Live album by Fito & Fitipaldis featuring Andrés Calamaro
- Released: 25 March 2008
- Genre: Rock
- Label: DRO

Fito & Fitipaldis chronology
| Por la Boca Vive el Pez (2006) | Dos Son Multitud (2008) | Antes de que Cuente Diez (2009) |

Andrés Calamaro chronology
| La Lengua Popular (2007) | Dos Son Multitud (2008) | On the Rock (2010) |

= Dos Son Multitud =

Dos Son Multitud (English: Two Are a Crowd) is a live album, double DVD and CD by Spanish rock band Fito & Fitipaldis featuring Argentine rock musician Andrés Calamaro. It is Fito & Fitipaldis' second live album and was released by DRO on 25 March 2008. It was recorded during the first concert in Getafe, based on a tour in July 2007 (Getafe on the 7th, Benidorm on the 14th, Santiago de Compostela on the 21st, and Barcelona on the 28th).

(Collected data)

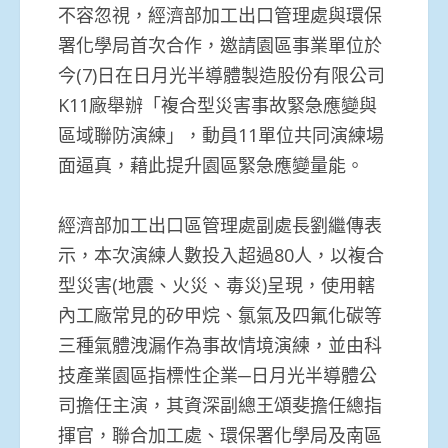
不容忽視，經濟部加工出口管理處與環保
署化學局首次合作，邀請園區事業單位於
今(7)日在日月光半導體製造股份有限公司
K11廠舉辦「複合型災害事故緊急應變與
區域聯防演練」，動員11單位共同演練場
面逼真，藉此提升園區緊急應變量能。
經濟部加工出口區管理處副處長劉繼傳表
示，本次演練人數投入超過80人，以複合
型災害(地震、火災、毒災)呈現，使用轄
內工廠常見的矽甲烷、氯氣及四氟化碳等
三種氣體洩漏作為事故情境演練，並由科
技產業園區指標性企業─日月光半導體公
司擔任主演，其資深副總王頌斐擔任總指
揮官，聯合加工處、環保署化學局及南區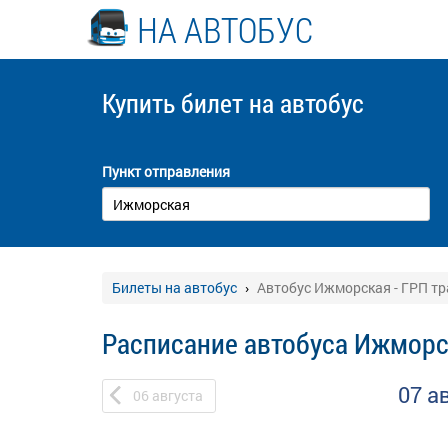
НА АВТОБУС
Купить билет
на автобус
Пункт отправления
Билеты на автобус
Автобус Ижморская - ГРП тр
Расписание автобуса Ижморск
07 а
06
августа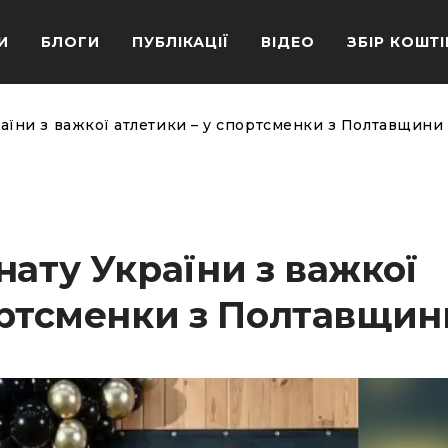
И
БЛОГИ
ПУБЛІКАЦІЇ
ВІДЕО
ЗБІР КОШТІ
раїни з важкої атлетики – у спортсменки з Полтавщини
нату України з важкої
ортсменки з Полтавщин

> _Activity_
Reproduce the passage of the article on the album Dos Son Multitud from "Andrés Calamaro chronology" up to and including "on the 28th).".

> _Answer box_
Andrés Calamaro chronology
| La Lengua Popular (2007) | Dos Son Multitud (2008) | On the Rock (2010) |

= Dos Son Multitud =

Dos Son Multitud (English: Two Are a Crowd) is a live album, double DVD and CD by Spanish rock band Fito & Fitipaldis featuring Argentine rock musician Andrés Calamaro. It is Fito & Fitipaldis' second live album and was released by DRO on 25 March 2008. It was recorded during the first concert in Getafe, based on a tour in July 2007 (Getafe on the 7th, Benidorm on the 14th, Santiago de Compostela on the 21st, and Barcelona on the 28th).